一章目的地,難波!
富士山巍然高聳的稜線,映照在秋高氣爽的晴空背景上。
十月,清透亮綠的田野中,純白的新幹線如細針般快速前進。
草薙魔法建築專門學校二年級的一百五十名學生搭乘著新幹線,從東京到大阪,沿著東海道一直往西前進。現在已是換季時節,一部分學生穿著長袖的冬季制服,但十月還有點炎熱,因此穿著短袖制服的學生仍不在少數。
「富士山喵!賣浜名湖特大鰻魚便當的推車應該快來了吧喵!」
聽聞此言的榎小角,望著左手腕上八顆大水晶串成的念珠手環。水晶球里關著白貓化身的式神伽羅,她正握拳敲著透明的障壁。
「吵死了你,什麼啦?」
小角一臉不耐煩地皺起了他端正好勝的面容。
「推車快要來賣特大鰻魚便當了喵,小角,放人家出去啦喵嗚。」
伽羅在水晶球中望著小角,搓著雙手央求。
「那可不行,我沒買你的票,你還是乖乖待在憑坐珠里吧。」
「不要喵,特大鰻魚便當要來了喵!」
「呃,小角先生。方便的話,伽羅小姐用餐時,我代她進入憑坐珠吧。」
坐在小角隔壁,金毛九尾狐化身的亞彌怯生生地說道。由於新幹線中有許多人不常看到式神,因此他藏起耳朵與尾巴,與其它學生—樣穿著制服。
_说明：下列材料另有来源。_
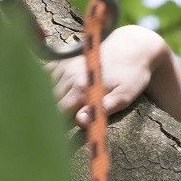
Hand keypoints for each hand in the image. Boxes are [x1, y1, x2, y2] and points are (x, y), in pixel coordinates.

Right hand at [47, 24, 165, 126]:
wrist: (132, 48)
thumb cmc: (131, 76)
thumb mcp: (124, 96)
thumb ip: (102, 109)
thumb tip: (80, 121)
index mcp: (82, 88)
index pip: (58, 112)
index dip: (59, 124)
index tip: (64, 132)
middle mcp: (69, 76)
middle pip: (50, 101)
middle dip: (54, 112)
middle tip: (66, 121)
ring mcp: (65, 66)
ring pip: (47, 89)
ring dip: (52, 99)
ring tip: (68, 105)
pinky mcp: (64, 59)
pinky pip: (47, 73)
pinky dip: (49, 83)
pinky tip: (61, 89)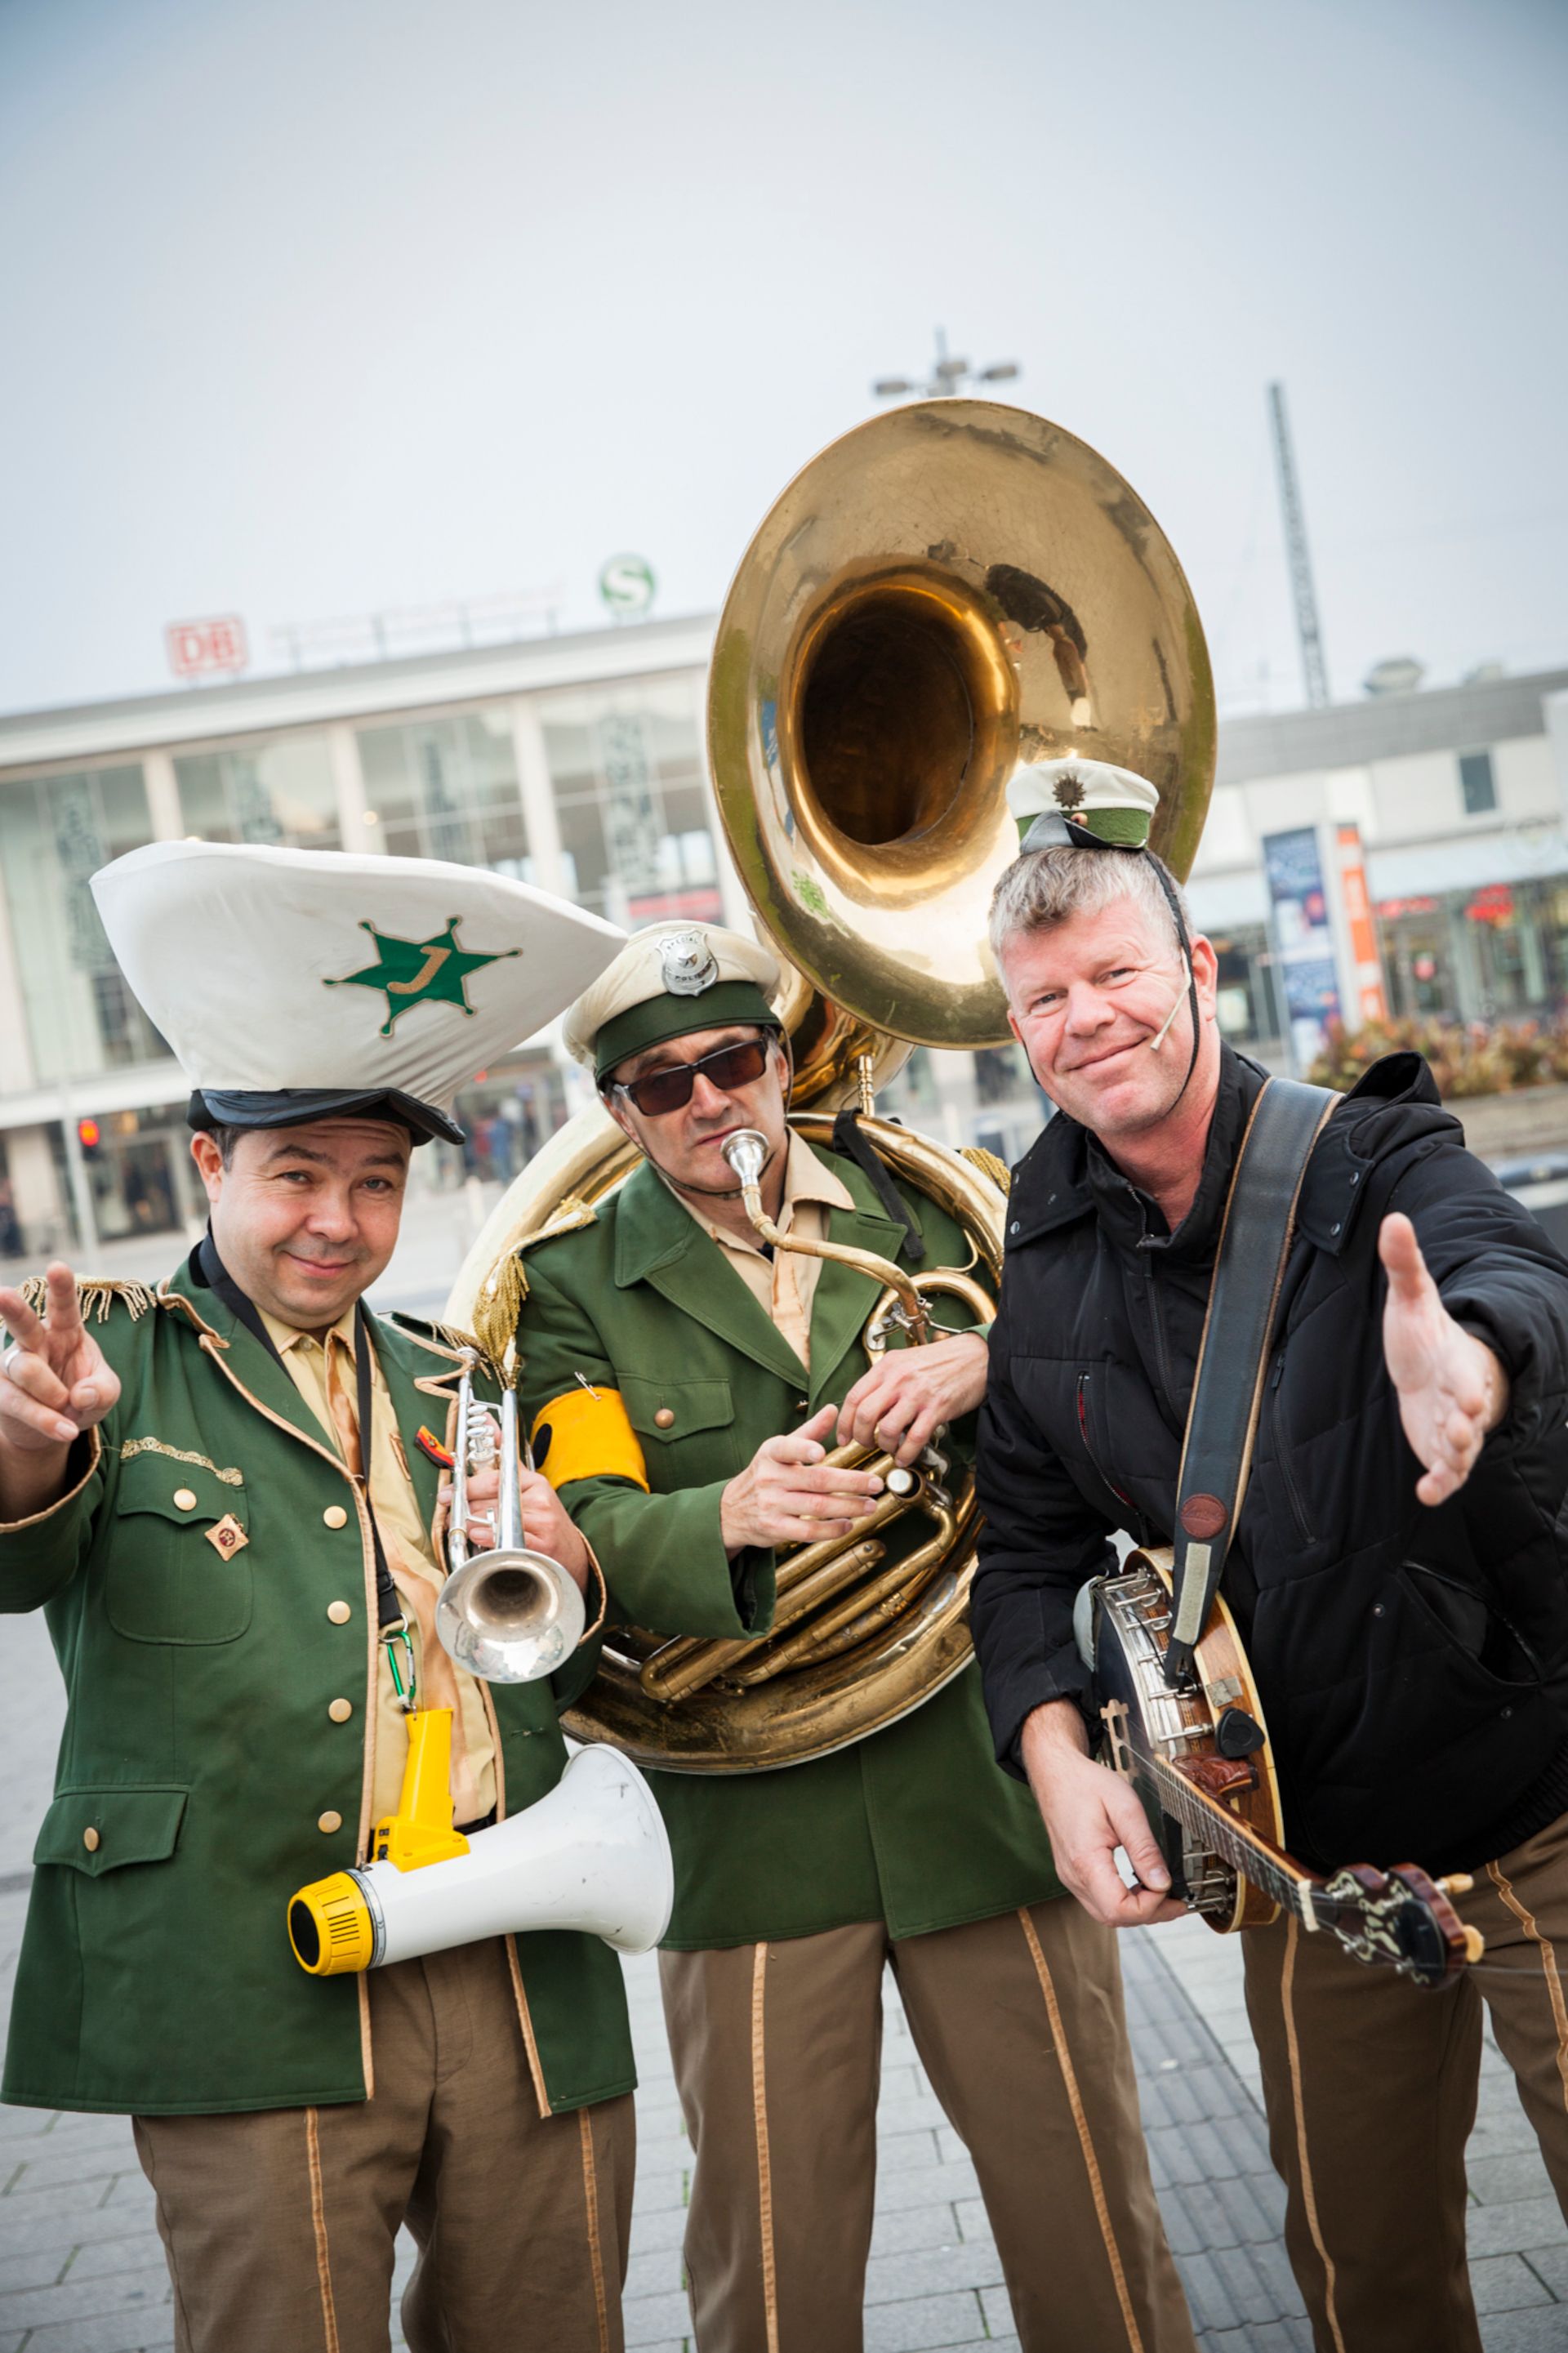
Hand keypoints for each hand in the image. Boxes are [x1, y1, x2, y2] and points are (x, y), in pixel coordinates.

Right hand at [0, 1264, 119, 1522]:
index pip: (64, 1306)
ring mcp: (14, 1366)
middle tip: (2, 1294)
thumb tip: (81, 1394)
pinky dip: (47, 1420)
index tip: (56, 1267)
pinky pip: (20, 1404)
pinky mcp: (3, 1394)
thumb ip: (102, 1390)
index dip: (61, 1287)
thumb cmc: (84, 1396)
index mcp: (66, 1330)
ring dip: (53, 1393)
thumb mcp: (106, 1392)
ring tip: (70, 1408)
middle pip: (23, 1323)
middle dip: (12, 1309)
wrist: (58, 1427)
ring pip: (26, 1370)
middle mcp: (35, 1342)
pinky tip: (66, 1430)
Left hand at [438, 1462, 592, 1594]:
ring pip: (497, 1517)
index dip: (467, 1485)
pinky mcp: (542, 1543)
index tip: (447, 1491)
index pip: (495, 1477)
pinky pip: (509, 1537)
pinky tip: (478, 1536)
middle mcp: (539, 1498)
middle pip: (492, 1498)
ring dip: (472, 1523)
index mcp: (533, 1481)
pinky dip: (489, 1537)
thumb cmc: (543, 1520)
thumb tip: (489, 1423)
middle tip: (450, 1514)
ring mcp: (542, 1520)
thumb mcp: (528, 1487)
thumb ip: (506, 1461)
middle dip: (465, 1506)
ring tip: (462, 1527)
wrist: (571, 1551)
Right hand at [719, 1404, 884, 1554]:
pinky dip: (832, 1529)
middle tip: (876, 1484)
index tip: (821, 1452)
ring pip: (817, 1506)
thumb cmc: (765, 1473)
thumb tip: (833, 1409)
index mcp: (771, 1453)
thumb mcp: (780, 1449)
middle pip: (816, 1480)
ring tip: (870, 1505)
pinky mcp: (775, 1528)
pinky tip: (848, 1524)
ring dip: (848, 1507)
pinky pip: (808, 1531)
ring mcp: (771, 1504)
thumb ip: (809, 1431)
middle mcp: (770, 1478)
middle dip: (851, 1483)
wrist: (732, 1510)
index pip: (786, 1448)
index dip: (803, 1449)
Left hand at [835, 1332, 988, 1466]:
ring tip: (890, 1448)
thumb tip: (867, 1405)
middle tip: (866, 1444)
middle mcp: (899, 1378)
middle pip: (865, 1414)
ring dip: (885, 1446)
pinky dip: (906, 1453)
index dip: (845, 1422)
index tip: (844, 1436)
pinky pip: (914, 1438)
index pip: (854, 1397)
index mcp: (888, 1366)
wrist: (977, 1356)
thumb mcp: (906, 1360)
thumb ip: (886, 1380)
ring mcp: (918, 1394)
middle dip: (861, 1436)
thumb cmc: (943, 1360)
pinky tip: (905, 1456)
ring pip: (888, 1429)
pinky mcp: (938, 1408)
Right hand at [1020, 1700, 1182, 1926]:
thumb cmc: (1086, 1783)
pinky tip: (1141, 1887)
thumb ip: (1145, 1848)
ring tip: (1164, 1895)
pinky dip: (1124, 1900)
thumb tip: (1162, 1883)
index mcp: (1085, 1860)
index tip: (1169, 1886)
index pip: (1119, 1908)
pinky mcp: (1073, 1873)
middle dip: (1150, 1913)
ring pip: (1106, 1913)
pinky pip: (1099, 1900)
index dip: (1150, 1906)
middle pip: (1113, 1917)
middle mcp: (1073, 1876)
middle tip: (1178, 1901)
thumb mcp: (1125, 1807)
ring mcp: (1071, 1877)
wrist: (1056, 1773)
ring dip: (1138, 1910)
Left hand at [1379, 1212, 1508, 1505]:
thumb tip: (1395, 1219)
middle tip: (1459, 1429)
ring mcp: (1454, 1428)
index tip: (1468, 1393)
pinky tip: (1427, 1494)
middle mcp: (1463, 1399)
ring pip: (1463, 1448)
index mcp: (1461, 1363)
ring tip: (1443, 1464)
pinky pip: (1447, 1473)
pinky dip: (1440, 1485)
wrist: (1430, 1368)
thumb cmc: (1425, 1335)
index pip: (1472, 1375)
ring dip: (1455, 1457)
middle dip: (1467, 1424)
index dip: (1472, 1386)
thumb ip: (1405, 1263)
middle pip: (1472, 1416)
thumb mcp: (1411, 1297)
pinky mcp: (1439, 1450)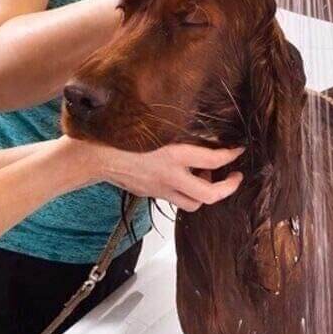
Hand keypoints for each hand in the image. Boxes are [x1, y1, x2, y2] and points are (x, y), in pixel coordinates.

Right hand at [82, 139, 244, 211]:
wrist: (93, 156)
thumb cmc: (122, 136)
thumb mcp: (154, 129)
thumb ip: (178, 134)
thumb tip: (203, 134)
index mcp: (173, 155)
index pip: (213, 159)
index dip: (231, 155)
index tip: (239, 150)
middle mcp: (170, 176)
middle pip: (209, 195)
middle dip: (228, 187)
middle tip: (236, 176)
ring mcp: (161, 189)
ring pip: (194, 204)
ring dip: (206, 193)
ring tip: (207, 176)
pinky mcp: (152, 194)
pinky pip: (177, 200)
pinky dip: (187, 192)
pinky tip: (185, 177)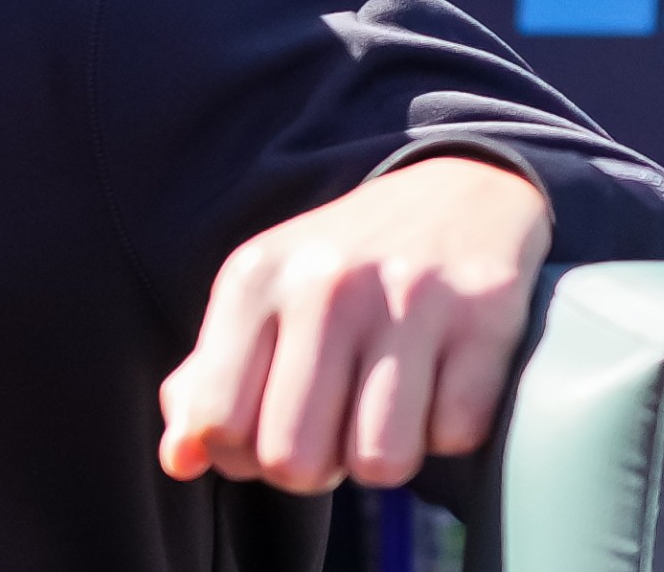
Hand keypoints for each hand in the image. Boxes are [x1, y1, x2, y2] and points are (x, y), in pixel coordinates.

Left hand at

亞彌是白髮劍士,諫早東日流的式神,東日流是小角的同班同學,也是他的競爭對手。諫早家是間大公司,家境富裕,因此不必像小角把式神關在憑坐珠里省下車票錢。東日流正叉著手臂睡覺,三人座的位置上,窗邊坐著東日流,中間為亞彌,小角則坐在走道旁。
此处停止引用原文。